CEM and text mining have enabled us to finally get to the stories behind our customers’ NPS scores and other quantitative assessments of our business. Sage North America is making better-informed, more customer-centric business decisions on both operational and strategic levels, leading to measurable, positive impact on the bottom line.

Hal Bloom
Sage Software
Hal Bloom is Vice President of Market Research with Sage North America and serves on the Clarabridge steering committee. As head of Sage North America's market research team, he provides strategic direction to the corporation by designing, conducting and analyzing all market research. Hal has over 35 years of expertise in all aspects of marketing research, long-range strategic planning, customer loyalty and new business development in Fortune 5 companies.


  1. Hal,

    Thank you for sharing this interesting post.

    I welcome the fact that you use text mining in addition to NPS to analyze the voice of your customers. I believe that we can infer more tangible customer intelligence by analyzing the interactions with and feedback from our customers than by interpreting Net Promoter Scores. It seems reasonable that the combination of both quantitative and qualitative data should give us a better understanding of our customers’ needs and sentiments.
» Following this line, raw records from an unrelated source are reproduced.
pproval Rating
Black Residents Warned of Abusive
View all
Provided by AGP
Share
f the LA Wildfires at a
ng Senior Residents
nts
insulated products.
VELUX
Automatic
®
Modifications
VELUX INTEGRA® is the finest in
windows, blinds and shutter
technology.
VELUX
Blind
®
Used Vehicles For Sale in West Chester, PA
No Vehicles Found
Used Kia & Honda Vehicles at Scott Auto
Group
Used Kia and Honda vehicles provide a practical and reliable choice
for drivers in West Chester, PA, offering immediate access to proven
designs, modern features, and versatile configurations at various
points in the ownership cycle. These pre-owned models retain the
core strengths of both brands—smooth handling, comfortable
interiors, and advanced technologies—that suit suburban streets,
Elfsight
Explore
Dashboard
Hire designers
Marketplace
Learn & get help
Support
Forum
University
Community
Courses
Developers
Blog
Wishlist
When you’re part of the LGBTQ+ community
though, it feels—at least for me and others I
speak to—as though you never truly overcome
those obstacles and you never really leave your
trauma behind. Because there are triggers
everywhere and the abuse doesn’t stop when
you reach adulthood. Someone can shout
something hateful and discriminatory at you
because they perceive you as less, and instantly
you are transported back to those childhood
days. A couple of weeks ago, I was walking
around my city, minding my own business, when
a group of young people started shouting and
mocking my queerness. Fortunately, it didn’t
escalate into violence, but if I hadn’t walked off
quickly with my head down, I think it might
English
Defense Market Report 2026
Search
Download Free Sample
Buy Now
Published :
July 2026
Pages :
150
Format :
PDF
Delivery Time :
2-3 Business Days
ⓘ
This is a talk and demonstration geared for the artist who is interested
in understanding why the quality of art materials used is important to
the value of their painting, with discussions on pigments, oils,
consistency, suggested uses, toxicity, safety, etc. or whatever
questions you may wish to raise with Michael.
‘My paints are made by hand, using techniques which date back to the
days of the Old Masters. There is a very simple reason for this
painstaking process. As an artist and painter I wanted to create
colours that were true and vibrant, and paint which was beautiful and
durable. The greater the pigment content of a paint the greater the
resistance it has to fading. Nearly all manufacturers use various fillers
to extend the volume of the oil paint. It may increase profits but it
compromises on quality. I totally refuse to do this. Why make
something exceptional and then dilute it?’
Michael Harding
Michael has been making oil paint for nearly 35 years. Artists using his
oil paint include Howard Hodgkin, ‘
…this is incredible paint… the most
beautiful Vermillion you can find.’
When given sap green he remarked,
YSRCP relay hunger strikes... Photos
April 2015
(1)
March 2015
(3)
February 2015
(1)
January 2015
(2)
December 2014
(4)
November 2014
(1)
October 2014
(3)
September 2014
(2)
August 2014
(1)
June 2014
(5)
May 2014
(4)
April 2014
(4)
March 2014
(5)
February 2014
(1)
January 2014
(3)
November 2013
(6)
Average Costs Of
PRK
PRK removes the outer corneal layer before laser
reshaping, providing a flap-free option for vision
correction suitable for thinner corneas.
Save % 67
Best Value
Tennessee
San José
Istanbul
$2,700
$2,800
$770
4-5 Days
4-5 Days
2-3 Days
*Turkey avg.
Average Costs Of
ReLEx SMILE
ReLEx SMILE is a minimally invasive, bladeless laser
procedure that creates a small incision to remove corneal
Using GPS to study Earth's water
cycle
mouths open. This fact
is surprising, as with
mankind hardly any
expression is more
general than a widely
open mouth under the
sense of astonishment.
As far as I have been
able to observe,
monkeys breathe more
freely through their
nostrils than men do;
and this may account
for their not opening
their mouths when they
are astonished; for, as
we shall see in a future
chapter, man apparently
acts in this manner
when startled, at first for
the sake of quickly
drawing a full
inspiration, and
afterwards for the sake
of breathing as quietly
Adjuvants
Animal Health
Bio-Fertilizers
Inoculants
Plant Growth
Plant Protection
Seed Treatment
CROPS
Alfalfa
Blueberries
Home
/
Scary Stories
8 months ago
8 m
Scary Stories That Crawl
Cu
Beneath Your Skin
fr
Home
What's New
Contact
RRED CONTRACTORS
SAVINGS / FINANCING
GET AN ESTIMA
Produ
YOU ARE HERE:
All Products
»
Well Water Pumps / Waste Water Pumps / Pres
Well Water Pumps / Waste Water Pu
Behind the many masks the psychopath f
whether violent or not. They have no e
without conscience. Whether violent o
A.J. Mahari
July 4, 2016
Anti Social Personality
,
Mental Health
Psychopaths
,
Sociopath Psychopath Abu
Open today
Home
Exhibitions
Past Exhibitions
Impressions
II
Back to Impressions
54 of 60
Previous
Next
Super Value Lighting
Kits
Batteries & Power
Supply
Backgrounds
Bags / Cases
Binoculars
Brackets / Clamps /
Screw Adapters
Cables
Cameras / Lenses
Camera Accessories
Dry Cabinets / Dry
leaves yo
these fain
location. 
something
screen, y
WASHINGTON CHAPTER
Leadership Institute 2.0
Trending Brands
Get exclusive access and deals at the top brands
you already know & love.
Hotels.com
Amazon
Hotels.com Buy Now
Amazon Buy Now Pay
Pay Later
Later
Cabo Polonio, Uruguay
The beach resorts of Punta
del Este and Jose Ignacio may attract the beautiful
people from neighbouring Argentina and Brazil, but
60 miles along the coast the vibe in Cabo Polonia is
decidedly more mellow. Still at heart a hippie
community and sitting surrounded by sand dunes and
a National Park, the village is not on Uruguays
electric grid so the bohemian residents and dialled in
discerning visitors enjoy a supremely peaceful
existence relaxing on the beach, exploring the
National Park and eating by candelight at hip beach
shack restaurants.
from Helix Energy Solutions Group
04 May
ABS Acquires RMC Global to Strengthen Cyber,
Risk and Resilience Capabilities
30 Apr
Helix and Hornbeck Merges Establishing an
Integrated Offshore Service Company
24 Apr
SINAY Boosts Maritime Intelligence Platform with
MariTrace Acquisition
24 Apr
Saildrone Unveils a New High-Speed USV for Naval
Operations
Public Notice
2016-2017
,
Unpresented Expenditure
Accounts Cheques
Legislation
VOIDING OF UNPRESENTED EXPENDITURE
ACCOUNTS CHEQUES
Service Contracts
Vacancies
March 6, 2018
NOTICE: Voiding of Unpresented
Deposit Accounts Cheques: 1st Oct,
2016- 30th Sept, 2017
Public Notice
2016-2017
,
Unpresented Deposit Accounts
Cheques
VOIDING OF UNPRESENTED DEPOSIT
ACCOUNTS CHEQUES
    My question then is, why restrict ourselves to analyzing text-based feedback channels, while we can also listen to the actual voice of our customers in telephone conversations and surveys? The added benefits of speech analytics compared to text mining are that speech analytics can also be used in (near) real-time (allowing for human interventions), and that it can capture the tone of voice and the emotions expressed by customers.

    Would you consider incorporating speech analytics into your software, or putting a speech recognition engine in front of your software to analyze customer calls and surveys?